> EXCERPT
-=-=-=-=-
Formula booklet is your friend — volume formulas are listed; you don’t need to memorise them. But you must know how to use them correctly.
Keep π symbolic for exact-form answers; decimal only at the final step.
Hemisphere = half of sphere: volume (1/2)(4/3)πr³ = (2/3)πr³; curved SA (1/2)(4πr²) = 2πr².
For cone problems, the slant l is usually found via Pythagoras: l² = h²+r². Look for clean (3,4,5), (5,12,13), (8,15,17) triples.
For pyramid slant heights, draw the right triangle inside the pyramid: vertical leg = height, horizontal leg = half the base edge (for triangle face slant) or half the diagonal (for edge-to-apex).

⚠ Common mistakes

Confusing height h with slant l in a cone — volume uses h, surface area uses l.
Forgetting the 1/3 factor for cone or pyramid volume.
Including hidden faces in composite SA — faces at joins are not external.
-=-=-=-=-
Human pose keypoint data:
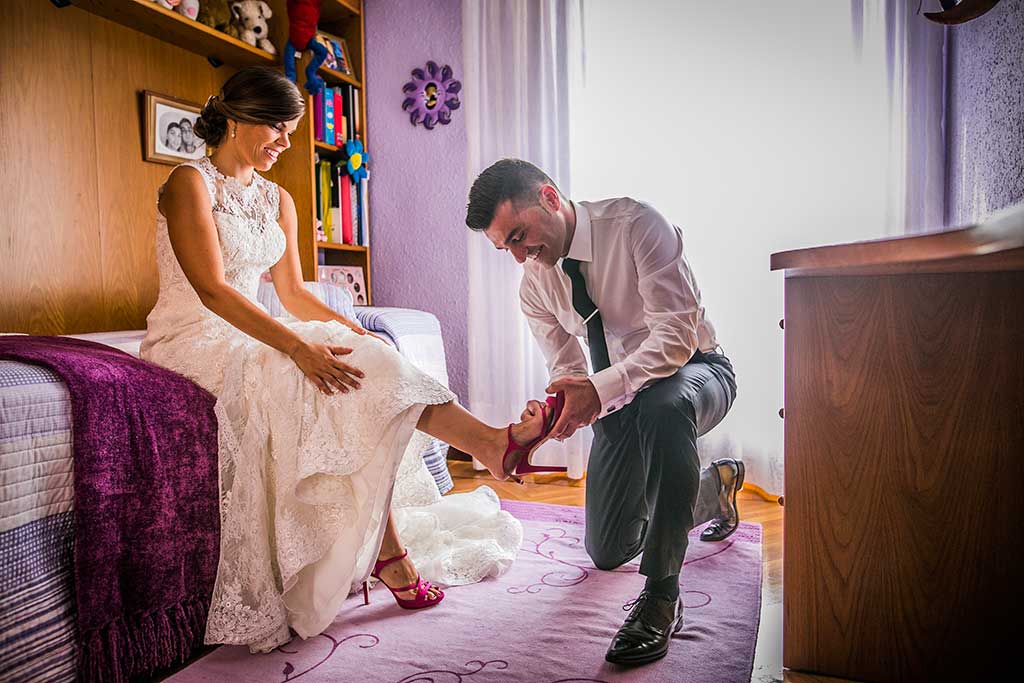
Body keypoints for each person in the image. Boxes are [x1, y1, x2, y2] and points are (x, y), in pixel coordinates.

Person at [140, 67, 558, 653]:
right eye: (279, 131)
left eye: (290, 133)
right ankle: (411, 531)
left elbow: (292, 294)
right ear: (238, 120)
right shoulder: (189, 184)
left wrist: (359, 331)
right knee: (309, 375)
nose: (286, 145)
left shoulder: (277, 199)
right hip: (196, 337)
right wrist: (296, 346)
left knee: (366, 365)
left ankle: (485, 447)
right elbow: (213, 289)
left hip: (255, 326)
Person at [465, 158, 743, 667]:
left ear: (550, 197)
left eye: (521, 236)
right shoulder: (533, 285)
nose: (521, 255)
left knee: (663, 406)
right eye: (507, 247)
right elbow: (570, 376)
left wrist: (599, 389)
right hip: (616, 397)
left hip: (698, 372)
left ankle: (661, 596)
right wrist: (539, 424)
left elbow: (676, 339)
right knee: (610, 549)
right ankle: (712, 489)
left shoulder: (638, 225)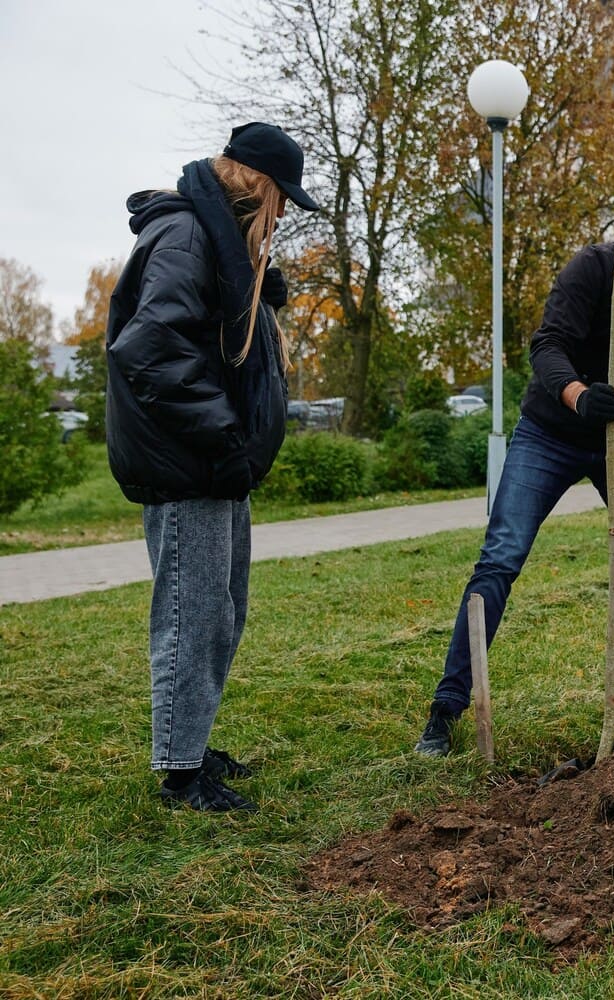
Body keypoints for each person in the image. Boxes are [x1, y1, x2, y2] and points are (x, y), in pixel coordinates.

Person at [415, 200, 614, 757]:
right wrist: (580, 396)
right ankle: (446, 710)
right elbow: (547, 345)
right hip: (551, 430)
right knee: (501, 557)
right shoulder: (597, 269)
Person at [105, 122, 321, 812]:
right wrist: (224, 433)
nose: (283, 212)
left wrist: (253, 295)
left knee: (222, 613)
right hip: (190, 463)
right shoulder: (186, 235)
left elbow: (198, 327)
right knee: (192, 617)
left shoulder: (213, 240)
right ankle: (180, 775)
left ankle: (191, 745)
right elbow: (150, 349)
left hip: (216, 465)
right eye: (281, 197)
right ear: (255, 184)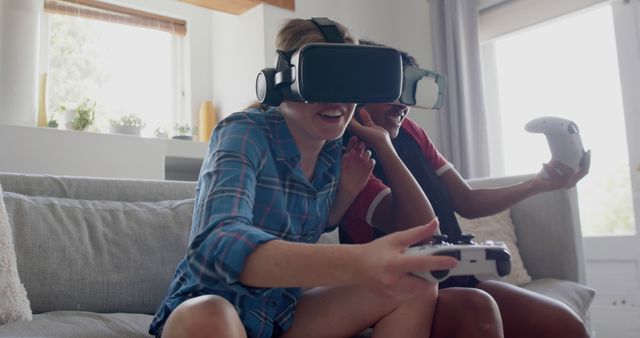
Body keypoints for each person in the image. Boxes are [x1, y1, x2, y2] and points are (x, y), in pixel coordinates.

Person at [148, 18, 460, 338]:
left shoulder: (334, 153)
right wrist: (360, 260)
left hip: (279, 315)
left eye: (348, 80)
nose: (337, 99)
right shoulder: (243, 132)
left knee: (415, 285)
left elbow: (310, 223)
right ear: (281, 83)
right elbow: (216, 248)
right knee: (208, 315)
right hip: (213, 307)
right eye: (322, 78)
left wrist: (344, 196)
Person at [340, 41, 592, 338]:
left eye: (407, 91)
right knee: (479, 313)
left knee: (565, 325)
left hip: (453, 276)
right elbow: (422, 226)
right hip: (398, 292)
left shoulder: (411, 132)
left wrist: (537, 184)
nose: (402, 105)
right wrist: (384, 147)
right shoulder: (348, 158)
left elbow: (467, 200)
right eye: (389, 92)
-=-=-=-=-
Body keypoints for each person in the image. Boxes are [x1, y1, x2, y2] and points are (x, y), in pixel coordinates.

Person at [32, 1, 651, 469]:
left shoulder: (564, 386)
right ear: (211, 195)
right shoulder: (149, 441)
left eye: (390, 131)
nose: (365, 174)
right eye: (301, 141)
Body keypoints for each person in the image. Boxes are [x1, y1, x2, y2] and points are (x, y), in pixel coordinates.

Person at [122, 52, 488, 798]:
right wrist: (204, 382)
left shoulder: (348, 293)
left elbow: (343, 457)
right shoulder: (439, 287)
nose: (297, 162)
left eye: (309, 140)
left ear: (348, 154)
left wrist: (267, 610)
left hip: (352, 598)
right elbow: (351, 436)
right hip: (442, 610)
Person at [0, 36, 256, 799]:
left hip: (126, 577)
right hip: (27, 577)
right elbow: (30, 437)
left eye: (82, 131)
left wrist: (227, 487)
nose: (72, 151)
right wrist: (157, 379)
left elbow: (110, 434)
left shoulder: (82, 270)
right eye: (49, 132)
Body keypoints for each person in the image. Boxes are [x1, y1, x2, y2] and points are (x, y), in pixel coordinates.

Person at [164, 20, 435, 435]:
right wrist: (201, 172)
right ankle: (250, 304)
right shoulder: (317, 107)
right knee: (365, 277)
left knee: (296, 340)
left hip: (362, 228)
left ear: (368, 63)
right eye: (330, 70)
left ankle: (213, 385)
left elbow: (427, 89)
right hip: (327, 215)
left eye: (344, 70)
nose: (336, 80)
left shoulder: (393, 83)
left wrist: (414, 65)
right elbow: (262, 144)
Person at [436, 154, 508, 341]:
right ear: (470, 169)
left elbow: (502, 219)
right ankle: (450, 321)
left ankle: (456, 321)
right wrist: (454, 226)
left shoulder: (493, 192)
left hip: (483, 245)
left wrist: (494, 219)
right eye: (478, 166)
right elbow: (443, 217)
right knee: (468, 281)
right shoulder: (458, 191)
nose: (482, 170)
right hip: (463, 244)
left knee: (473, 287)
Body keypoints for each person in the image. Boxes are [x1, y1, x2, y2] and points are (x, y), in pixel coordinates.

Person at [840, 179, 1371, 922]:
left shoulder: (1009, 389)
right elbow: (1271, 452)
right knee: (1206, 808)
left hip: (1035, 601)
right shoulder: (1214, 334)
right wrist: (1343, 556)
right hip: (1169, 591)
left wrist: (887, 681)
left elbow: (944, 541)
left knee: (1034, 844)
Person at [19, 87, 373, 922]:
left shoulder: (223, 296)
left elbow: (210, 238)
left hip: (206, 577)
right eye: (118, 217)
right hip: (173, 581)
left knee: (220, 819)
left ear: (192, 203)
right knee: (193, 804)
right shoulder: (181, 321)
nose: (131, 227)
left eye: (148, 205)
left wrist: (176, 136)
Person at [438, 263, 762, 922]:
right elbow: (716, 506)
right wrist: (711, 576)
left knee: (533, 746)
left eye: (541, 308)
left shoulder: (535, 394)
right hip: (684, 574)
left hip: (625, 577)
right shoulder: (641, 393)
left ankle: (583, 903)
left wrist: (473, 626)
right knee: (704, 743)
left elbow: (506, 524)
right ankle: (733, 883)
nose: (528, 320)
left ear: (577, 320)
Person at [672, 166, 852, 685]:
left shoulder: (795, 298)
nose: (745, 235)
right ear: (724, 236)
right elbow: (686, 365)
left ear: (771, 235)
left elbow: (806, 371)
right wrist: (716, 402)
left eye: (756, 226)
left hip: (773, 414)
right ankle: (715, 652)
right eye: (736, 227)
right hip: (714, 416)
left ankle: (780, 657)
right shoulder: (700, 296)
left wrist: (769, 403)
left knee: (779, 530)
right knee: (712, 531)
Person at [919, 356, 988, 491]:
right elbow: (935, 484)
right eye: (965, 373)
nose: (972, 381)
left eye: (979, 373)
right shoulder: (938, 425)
-=-=-=-=-
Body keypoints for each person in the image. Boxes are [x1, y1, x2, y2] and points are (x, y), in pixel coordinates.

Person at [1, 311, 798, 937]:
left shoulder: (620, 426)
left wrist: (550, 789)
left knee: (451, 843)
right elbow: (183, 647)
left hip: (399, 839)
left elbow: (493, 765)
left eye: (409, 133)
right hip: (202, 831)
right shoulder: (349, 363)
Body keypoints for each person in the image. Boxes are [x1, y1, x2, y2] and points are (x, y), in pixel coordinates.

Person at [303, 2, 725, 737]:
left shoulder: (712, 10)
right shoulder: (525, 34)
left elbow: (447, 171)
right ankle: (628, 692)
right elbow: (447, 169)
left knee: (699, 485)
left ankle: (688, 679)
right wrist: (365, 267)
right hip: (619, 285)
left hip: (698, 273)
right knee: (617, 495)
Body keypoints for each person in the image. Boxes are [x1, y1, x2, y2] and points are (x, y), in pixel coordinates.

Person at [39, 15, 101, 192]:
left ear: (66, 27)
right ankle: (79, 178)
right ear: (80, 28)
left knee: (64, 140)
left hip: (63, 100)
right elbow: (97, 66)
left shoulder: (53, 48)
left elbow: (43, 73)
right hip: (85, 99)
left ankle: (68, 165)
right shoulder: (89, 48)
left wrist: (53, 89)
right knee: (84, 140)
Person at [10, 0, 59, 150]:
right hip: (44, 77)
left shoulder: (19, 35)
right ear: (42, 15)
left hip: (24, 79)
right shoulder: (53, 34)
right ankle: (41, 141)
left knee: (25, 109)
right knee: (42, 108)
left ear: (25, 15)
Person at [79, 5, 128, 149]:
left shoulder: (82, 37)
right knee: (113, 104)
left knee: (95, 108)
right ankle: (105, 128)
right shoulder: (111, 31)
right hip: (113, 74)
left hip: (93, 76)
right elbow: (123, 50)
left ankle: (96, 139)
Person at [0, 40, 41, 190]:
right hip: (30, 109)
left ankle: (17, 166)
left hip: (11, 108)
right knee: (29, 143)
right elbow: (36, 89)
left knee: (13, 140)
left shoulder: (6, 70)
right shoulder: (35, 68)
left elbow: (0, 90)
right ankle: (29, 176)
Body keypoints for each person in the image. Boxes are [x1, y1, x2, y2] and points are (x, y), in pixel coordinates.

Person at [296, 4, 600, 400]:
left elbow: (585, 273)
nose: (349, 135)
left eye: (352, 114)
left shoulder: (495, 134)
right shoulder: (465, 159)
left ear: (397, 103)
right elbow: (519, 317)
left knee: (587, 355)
-=-=-=-=-
> INSTRUCTIONS FOR THE TASK
Can you output the part of the volume and surface area tips from "Hemisphere = half" up to and including "are not external."? This material comes from a different source.

> REPLY TO THE TASK
Hemisphere = half of sphere: volume (1/2)(4/3)πr³ = (2/3)πr³; curved SA (1/2)(4πr²) = 2πr².
For cone problems, the slant l is usually found via Pythagoras: l² = h²+r². Look for clean (3,4,5), (5,12,13), (8,15,17) triples.
For pyramid slant heights, draw the right triangle inside the pyramid: vertical leg = height, horizontal leg = half the base edge (for triangle face slant) or half the diagonal (for edge-to-apex).

⚠ Common mistakes

Confusing height h with slant l in a cone — volume uses h, surface area uses l.
Forgetting the 1/3 factor for cone or pyramid volume.
Including hidden faces in composite SA — faces at joins are not external.